Trump says if he must, he will ‘destroy’ North Korea
President tells UN that if he needs to protect U.S. or its allies, he will
UNITED NATIONS (AP) — President Donald Trump vowed Tuesday to “totally destroy North Korea” if the U.S. is forced to defend itself or its allies against the renegade nation’s nuclear weapons program, making his case in a combative debut speech to the U.N. that laid out a stark, good-vs-evil view of a globe riven by chaos and turmoil.
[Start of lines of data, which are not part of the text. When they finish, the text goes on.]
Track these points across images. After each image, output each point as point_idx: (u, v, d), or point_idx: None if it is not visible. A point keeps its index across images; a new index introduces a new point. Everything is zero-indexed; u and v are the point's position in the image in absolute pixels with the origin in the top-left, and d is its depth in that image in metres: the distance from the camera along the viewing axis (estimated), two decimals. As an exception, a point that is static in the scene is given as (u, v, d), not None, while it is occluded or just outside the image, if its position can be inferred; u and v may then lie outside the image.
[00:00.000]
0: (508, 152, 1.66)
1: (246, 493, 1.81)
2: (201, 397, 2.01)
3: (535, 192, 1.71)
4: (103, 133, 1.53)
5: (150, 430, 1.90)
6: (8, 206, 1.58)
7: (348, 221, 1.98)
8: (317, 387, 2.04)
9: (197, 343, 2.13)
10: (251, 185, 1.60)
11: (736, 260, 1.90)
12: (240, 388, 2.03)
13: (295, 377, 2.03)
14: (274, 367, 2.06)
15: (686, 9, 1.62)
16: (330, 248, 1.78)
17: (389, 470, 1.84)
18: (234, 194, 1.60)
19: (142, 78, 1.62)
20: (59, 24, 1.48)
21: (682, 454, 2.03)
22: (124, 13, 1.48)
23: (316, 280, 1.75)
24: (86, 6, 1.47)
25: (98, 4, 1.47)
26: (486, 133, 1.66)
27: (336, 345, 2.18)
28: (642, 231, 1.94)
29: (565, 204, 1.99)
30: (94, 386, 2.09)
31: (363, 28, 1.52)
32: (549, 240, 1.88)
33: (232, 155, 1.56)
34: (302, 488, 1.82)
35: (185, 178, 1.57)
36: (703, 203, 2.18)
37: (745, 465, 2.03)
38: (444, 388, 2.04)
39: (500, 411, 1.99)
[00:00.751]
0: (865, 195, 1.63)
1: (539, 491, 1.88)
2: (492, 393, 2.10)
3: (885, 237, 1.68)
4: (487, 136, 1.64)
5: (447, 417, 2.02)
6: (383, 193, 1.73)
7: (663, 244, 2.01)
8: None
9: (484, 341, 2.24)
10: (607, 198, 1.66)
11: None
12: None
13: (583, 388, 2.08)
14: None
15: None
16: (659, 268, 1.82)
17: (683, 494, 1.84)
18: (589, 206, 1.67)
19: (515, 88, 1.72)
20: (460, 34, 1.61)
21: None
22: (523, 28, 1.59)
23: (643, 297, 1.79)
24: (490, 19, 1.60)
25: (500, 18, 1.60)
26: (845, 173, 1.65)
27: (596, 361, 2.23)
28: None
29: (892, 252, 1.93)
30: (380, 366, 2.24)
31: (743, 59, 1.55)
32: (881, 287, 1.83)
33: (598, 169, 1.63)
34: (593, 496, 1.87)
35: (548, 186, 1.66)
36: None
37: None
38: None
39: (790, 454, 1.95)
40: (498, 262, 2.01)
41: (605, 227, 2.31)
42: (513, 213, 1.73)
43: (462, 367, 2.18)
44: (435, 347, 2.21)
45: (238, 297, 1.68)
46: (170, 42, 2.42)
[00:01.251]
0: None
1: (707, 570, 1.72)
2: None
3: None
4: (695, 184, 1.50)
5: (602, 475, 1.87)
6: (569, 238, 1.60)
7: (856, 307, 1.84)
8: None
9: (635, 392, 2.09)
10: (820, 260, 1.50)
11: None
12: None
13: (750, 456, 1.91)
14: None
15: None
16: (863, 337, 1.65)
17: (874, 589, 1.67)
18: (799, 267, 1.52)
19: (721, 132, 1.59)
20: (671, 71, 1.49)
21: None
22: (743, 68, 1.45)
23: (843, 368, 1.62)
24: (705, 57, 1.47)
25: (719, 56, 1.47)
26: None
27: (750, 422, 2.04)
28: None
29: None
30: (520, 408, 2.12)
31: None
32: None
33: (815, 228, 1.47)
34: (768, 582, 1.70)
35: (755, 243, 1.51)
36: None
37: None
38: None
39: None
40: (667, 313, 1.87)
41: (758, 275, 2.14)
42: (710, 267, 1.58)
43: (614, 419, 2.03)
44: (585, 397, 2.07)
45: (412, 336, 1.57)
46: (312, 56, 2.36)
Trump’s broadsides against “rogue regimes,” North Korea chief among them, drew murmurs from the assembled world leaders and served as a searing salute to his nationalism during diplomatic prime time. He said it was “far past time” for the world to confront Kim Jong Un, declaring that the North Korean leader’s pursuit of nuclear weapons poses a threat to “the entire world with an unthinkable loss of human life.”
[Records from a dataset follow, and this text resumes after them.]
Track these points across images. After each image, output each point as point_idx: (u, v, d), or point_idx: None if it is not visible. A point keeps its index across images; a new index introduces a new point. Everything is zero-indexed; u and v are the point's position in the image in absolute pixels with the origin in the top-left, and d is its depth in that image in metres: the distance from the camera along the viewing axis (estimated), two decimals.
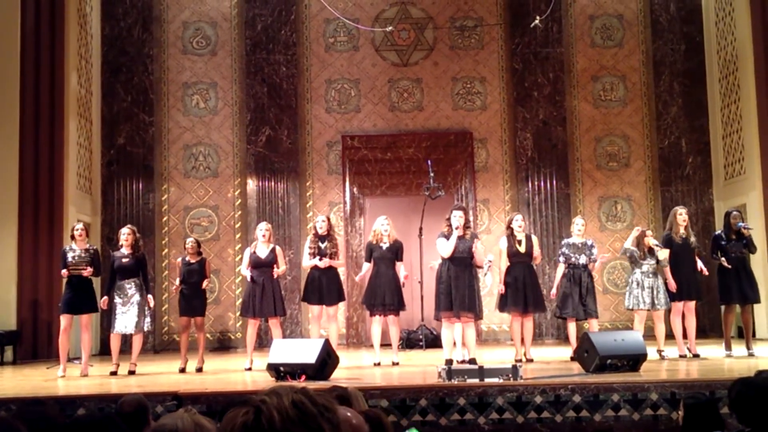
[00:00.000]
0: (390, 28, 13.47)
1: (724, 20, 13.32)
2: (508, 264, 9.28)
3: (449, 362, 8.19)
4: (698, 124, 13.77)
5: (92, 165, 13.11)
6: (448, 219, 8.58)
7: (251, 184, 13.56)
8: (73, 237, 8.93)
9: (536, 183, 13.53)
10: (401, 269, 9.30)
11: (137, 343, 8.95)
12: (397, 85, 13.84)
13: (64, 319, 8.69)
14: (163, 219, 13.46)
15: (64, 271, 8.74)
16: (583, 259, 9.27)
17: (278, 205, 13.46)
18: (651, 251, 9.17)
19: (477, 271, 8.67)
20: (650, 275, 9.18)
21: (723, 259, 9.24)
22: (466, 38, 13.93)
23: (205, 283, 9.34)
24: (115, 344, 8.94)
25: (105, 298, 9.09)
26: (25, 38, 11.61)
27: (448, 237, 8.49)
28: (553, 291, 9.47)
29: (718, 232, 9.74)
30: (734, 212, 9.65)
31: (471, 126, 13.72)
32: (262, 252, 9.18)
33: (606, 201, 13.67)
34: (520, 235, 9.37)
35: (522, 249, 9.28)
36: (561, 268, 9.40)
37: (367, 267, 9.44)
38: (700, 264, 9.34)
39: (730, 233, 9.41)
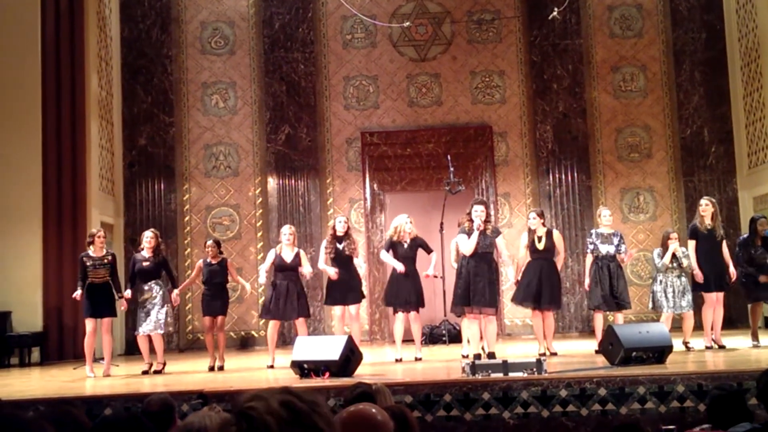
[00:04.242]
0: (407, 23, 13.45)
1: (745, 7, 13.16)
2: (529, 259, 9.23)
3: (477, 356, 8.18)
4: (720, 113, 13.62)
5: (114, 167, 13.21)
6: (469, 213, 8.54)
7: (272, 183, 13.60)
8: (90, 244, 8.97)
9: (557, 176, 13.46)
10: (432, 262, 9.36)
11: (159, 342, 9.01)
12: (416, 81, 13.81)
13: (90, 323, 8.76)
14: (185, 219, 13.54)
15: (77, 294, 8.81)
16: (609, 249, 9.18)
17: (299, 202, 13.49)
18: (675, 255, 9.11)
19: (498, 266, 8.64)
20: (674, 277, 9.11)
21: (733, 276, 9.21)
22: (483, 32, 13.88)
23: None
24: (143, 345, 9.04)
25: (124, 298, 9.14)
26: (46, 42, 11.71)
27: (469, 233, 8.45)
28: (587, 282, 9.36)
29: (744, 236, 9.62)
30: (761, 218, 9.52)
31: (490, 120, 13.67)
32: (288, 255, 9.20)
33: (628, 192, 13.57)
34: (541, 231, 9.30)
35: (541, 246, 9.20)
36: (589, 259, 9.33)
37: (387, 257, 9.46)
38: (731, 269, 9.20)
39: (755, 239, 9.30)
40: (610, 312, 9.33)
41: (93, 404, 6.32)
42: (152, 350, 9.08)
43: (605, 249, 9.17)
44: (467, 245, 8.37)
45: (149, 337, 8.99)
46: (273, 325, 9.24)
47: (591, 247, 9.30)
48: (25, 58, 11.59)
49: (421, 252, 9.52)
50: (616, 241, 9.22)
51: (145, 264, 9.02)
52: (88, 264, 8.83)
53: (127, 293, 9.12)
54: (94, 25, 12.51)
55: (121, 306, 9.19)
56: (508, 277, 9.22)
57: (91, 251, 8.91)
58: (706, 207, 9.34)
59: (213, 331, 9.31)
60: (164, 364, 9.01)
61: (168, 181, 13.54)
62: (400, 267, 9.21)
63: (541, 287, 9.15)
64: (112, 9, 13.50)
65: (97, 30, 12.70)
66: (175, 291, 9.21)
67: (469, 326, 8.63)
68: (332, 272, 9.18)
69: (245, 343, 13.18)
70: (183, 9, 13.91)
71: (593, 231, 9.51)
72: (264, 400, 1.58)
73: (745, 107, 13.25)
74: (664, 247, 9.21)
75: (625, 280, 9.25)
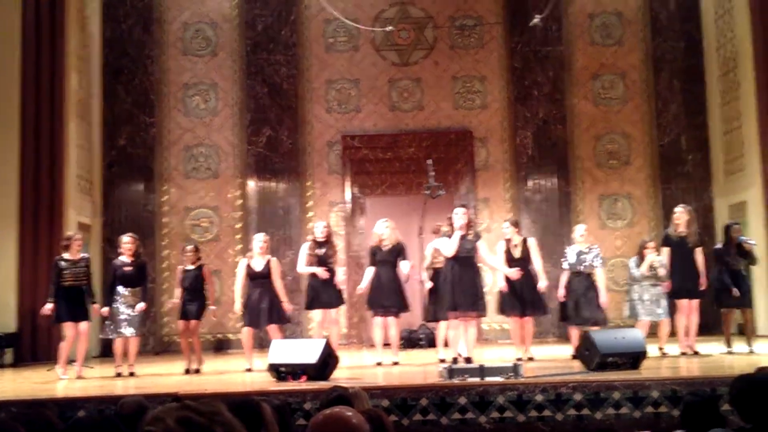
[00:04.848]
0: (390, 27, 13.46)
1: (723, 18, 13.31)
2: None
3: (455, 360, 8.19)
4: (698, 122, 13.76)
5: (93, 167, 13.12)
6: (450, 218, 8.56)
7: (252, 185, 13.56)
8: (67, 247, 8.86)
9: (537, 181, 13.53)
10: (407, 267, 9.30)
11: (134, 346, 8.93)
12: (398, 85, 13.84)
13: (69, 328, 8.65)
14: (163, 220, 13.47)
15: (49, 308, 8.64)
16: (583, 265, 9.19)
17: (278, 205, 13.47)
18: (651, 264, 9.16)
19: (480, 269, 8.65)
20: (649, 286, 9.17)
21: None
22: (466, 37, 13.93)
23: (211, 307, 9.38)
24: (118, 348, 8.92)
25: (106, 309, 8.98)
26: (26, 40, 11.62)
27: (450, 236, 8.47)
28: (561, 293, 9.32)
29: (718, 245, 9.67)
30: (735, 225, 9.61)
31: (471, 125, 13.72)
32: (258, 264, 9.14)
33: (606, 199, 13.67)
34: (516, 240, 9.34)
35: (517, 254, 9.25)
36: (564, 275, 9.34)
37: (368, 272, 9.41)
38: (702, 278, 9.25)
39: (730, 247, 9.37)
40: (578, 326, 9.33)
41: (66, 406, 6.27)
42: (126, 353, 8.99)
43: (579, 266, 9.20)
44: (449, 247, 8.38)
45: (125, 341, 8.91)
46: (247, 332, 9.19)
47: (566, 265, 9.34)
48: (4, 56, 11.48)
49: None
50: (590, 256, 9.23)
51: (126, 269, 8.89)
52: (63, 266, 8.71)
53: (105, 310, 8.96)
54: (75, 24, 12.42)
55: (95, 314, 9.03)
56: (485, 282, 9.19)
57: (67, 255, 8.81)
58: (680, 215, 9.42)
59: (188, 334, 9.25)
60: (133, 367, 8.89)
61: (147, 182, 13.47)
62: (361, 286, 9.35)
63: (523, 295, 9.17)
64: (94, 8, 13.41)
65: (78, 29, 12.62)
66: (142, 304, 9.00)
67: (450, 329, 8.62)
68: (320, 271, 9.16)
69: (221, 346, 13.11)
70: (165, 9, 13.86)
71: (569, 248, 9.54)
72: (161, 420, 1.58)
73: (722, 116, 13.40)
74: (641, 255, 9.26)
75: (597, 299, 9.18)
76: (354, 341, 13.04)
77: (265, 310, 8.99)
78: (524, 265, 9.26)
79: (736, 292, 9.09)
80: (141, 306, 8.91)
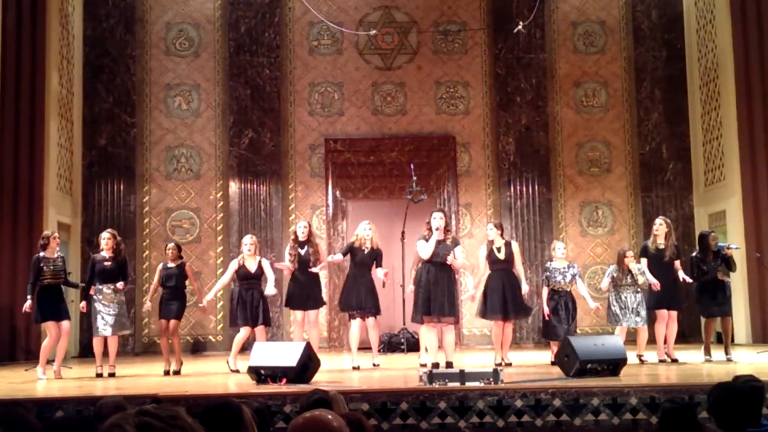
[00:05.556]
0: (374, 31, 13.49)
1: (705, 28, 13.44)
2: (489, 271, 9.27)
3: (435, 365, 8.19)
4: (679, 131, 13.87)
5: (73, 166, 13.02)
6: (429, 222, 8.60)
7: (233, 187, 13.52)
8: (44, 246, 8.78)
9: (518, 188, 13.57)
10: (381, 275, 9.32)
11: (113, 345, 8.88)
12: (381, 89, 13.85)
13: (52, 328, 8.57)
14: (144, 221, 13.39)
15: (28, 305, 8.61)
16: (563, 282, 9.22)
17: (260, 207, 13.43)
18: (630, 272, 9.21)
19: (456, 274, 8.67)
20: (629, 294, 9.22)
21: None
22: (449, 43, 13.97)
23: (204, 300, 9.41)
24: (98, 347, 8.86)
25: (83, 303, 9.00)
26: (6, 38, 11.52)
27: (428, 240, 8.50)
28: (546, 311, 9.33)
29: (694, 254, 9.70)
30: (711, 233, 9.67)
31: (454, 130, 13.75)
32: (251, 266, 9.18)
33: (587, 206, 13.73)
34: (499, 242, 9.36)
35: (501, 256, 9.26)
36: (545, 291, 9.37)
37: (340, 257, 9.71)
38: (682, 275, 9.33)
39: (707, 256, 9.42)
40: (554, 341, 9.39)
41: (44, 406, 6.20)
42: (106, 353, 8.93)
43: (559, 282, 9.23)
44: (425, 249, 8.41)
45: (105, 339, 8.85)
46: (245, 332, 9.17)
47: (546, 281, 9.37)
48: None
49: (386, 258, 9.57)
50: (569, 274, 9.27)
51: (106, 264, 8.86)
52: (44, 266, 8.64)
53: (82, 305, 8.99)
54: (56, 22, 12.34)
55: (82, 309, 9.05)
56: (467, 287, 9.24)
57: (44, 254, 8.73)
58: (659, 227, 9.47)
59: (168, 334, 9.21)
60: (114, 368, 8.84)
61: (128, 182, 13.39)
62: (337, 258, 9.62)
63: (506, 298, 9.17)
64: (75, 7, 13.34)
65: (60, 27, 12.54)
66: (121, 283, 8.93)
67: (427, 334, 8.64)
68: (288, 265, 9.32)
69: (197, 348, 13.04)
70: (148, 9, 13.79)
71: (548, 264, 9.58)
72: (119, 427, 1.57)
73: (702, 126, 13.51)
74: (620, 264, 9.30)
75: (575, 314, 9.27)
76: (335, 344, 13.02)
77: (256, 310, 9.03)
78: (508, 267, 9.29)
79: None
80: (120, 284, 8.85)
“Rocket man is on a suicide mission for himself and his regime,” Trump said, mocking the North Korean leader even as he sketched out potentially cataclysmic consequences. The president himself decided to work the nickname into his speech just hours before he took the dais, according to aides.
Trump spoke of his own nation’s “patience,” but said that if “forced to defend itself or its allies, we will have no choice but to totally destroy North Korea.”
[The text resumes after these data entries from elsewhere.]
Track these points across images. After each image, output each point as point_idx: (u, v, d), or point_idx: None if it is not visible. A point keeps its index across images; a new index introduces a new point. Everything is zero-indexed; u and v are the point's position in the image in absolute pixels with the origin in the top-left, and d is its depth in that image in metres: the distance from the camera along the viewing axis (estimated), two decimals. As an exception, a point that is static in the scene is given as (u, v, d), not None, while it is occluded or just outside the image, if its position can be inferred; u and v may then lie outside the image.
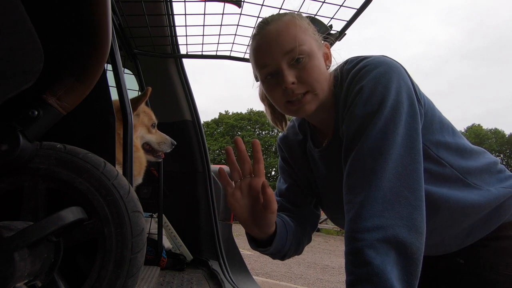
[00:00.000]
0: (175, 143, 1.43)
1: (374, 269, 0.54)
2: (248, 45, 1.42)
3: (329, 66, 0.79)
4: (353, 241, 0.59)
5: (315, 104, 0.75)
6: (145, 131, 1.33)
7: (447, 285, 0.82)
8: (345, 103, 0.72)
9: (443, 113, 0.77)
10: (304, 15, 0.81)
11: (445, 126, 0.74)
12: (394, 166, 0.61)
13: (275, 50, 0.72)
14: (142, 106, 1.32)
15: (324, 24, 0.85)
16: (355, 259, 0.57)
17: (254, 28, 0.80)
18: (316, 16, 0.84)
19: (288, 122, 0.95)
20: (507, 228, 0.75)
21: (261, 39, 0.74)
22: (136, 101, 1.27)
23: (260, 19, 1.17)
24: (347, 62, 0.79)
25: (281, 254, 0.82)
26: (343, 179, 0.67)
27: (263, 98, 0.90)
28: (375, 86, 0.66)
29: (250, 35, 1.32)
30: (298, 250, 0.88)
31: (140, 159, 1.25)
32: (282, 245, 0.79)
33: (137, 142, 1.28)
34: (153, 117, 1.38)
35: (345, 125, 0.70)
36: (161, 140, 1.39)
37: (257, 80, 0.87)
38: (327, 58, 0.79)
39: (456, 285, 0.79)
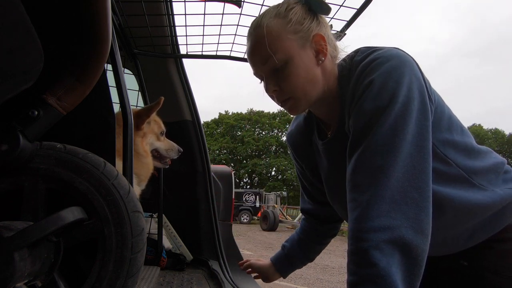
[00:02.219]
0: (182, 150, 1.45)
1: (380, 271, 0.53)
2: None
3: (323, 60, 0.74)
4: (358, 241, 0.58)
5: (301, 107, 0.76)
6: (154, 138, 1.37)
7: (447, 285, 0.81)
8: (353, 95, 0.69)
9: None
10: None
11: (454, 124, 0.73)
12: (404, 165, 0.59)
13: (255, 62, 0.76)
14: (154, 115, 1.34)
15: (323, 2, 0.75)
16: (359, 259, 0.57)
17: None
18: None
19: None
20: (510, 230, 0.73)
21: (247, 50, 0.77)
22: (149, 109, 1.29)
23: None
24: (358, 52, 0.75)
25: (304, 258, 1.06)
26: (347, 176, 0.66)
27: None
28: (386, 81, 0.64)
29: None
30: (322, 244, 1.07)
31: (149, 166, 1.26)
32: (295, 255, 1.05)
33: (147, 148, 1.29)
34: (162, 125, 1.42)
35: (352, 119, 0.68)
36: (169, 147, 1.42)
37: None
38: (320, 51, 0.73)
39: (457, 286, 0.78)
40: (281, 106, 0.78)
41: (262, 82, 0.78)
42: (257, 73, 0.78)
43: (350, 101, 0.70)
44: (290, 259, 1.06)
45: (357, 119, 0.66)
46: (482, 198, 0.70)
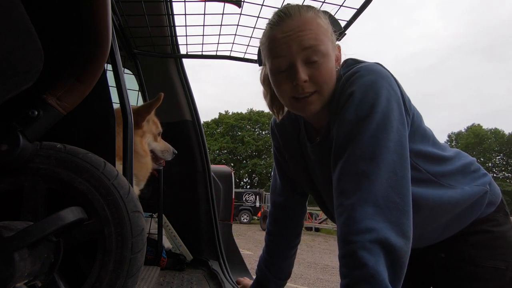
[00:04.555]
0: (176, 152, 1.45)
1: (370, 271, 0.55)
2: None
3: (338, 69, 0.80)
4: (347, 243, 0.60)
5: (319, 104, 0.76)
6: (151, 138, 1.37)
7: (431, 277, 0.88)
8: (337, 105, 0.73)
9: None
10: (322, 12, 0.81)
11: (427, 137, 0.79)
12: (387, 171, 0.62)
13: (293, 44, 0.72)
14: (152, 114, 1.34)
15: (339, 23, 0.85)
16: (349, 261, 0.59)
17: (272, 16, 0.78)
18: None
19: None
20: (481, 223, 0.81)
21: (281, 30, 0.74)
22: (149, 106, 1.28)
23: (260, 19, 1.16)
24: (344, 63, 0.81)
25: (276, 279, 1.06)
26: (333, 183, 0.69)
27: (264, 81, 0.90)
28: (366, 92, 0.68)
29: (250, 35, 1.32)
30: (288, 258, 1.07)
31: (147, 165, 1.25)
32: (275, 269, 1.06)
33: (146, 147, 1.28)
34: (159, 126, 1.41)
35: (336, 127, 0.72)
36: (164, 148, 1.42)
37: (260, 65, 0.89)
38: (337, 60, 0.80)
39: (440, 277, 0.85)
40: (299, 101, 0.76)
41: (280, 73, 0.75)
42: (285, 58, 0.73)
43: (335, 110, 0.74)
44: (263, 285, 1.07)
45: (340, 128, 0.70)
46: (453, 195, 0.77)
Trump’s overheated language was rare for a U.S. president at the rostrum of the United Nations, but the speech was textbook Trump, dividing the globe into friends and foes and taking unflinching aim at America’s enemies. North Korea’s ambassador and another top diplomat left the General Assembly chamber before he spoke to boycott his speech, leaving behind two empty chairs.
The president urged nations to work together to stop Iran’s nuclear program and defeat “loser terrorists” who wage violence around the globe. He denounced “radical Islamic terrorism,” an inflammatory label he had shied away from in recent months after trumpeting it on the campaign trail. He called Syrian President Bashar Assad’s government a “criminal regime.” He said violence-plagued regions of the world “are going to hell.” He made little mention of Russia.
For all of that, he said there was still hope the United Nations could solve “many of these vicious and complex problems.”
But he focused more on the problems than the hopes.
His lashing of North Korea was a vigorous restatement of what’s been said by U.S. leaders before, but delivered with new intensity in the august setting of the General Assembly. After a litany of accusations — the starvation of millions, the abduction of a Japanese girl and more — he questioned the legitimacy of the communist government by referring to it as a “band of criminals.”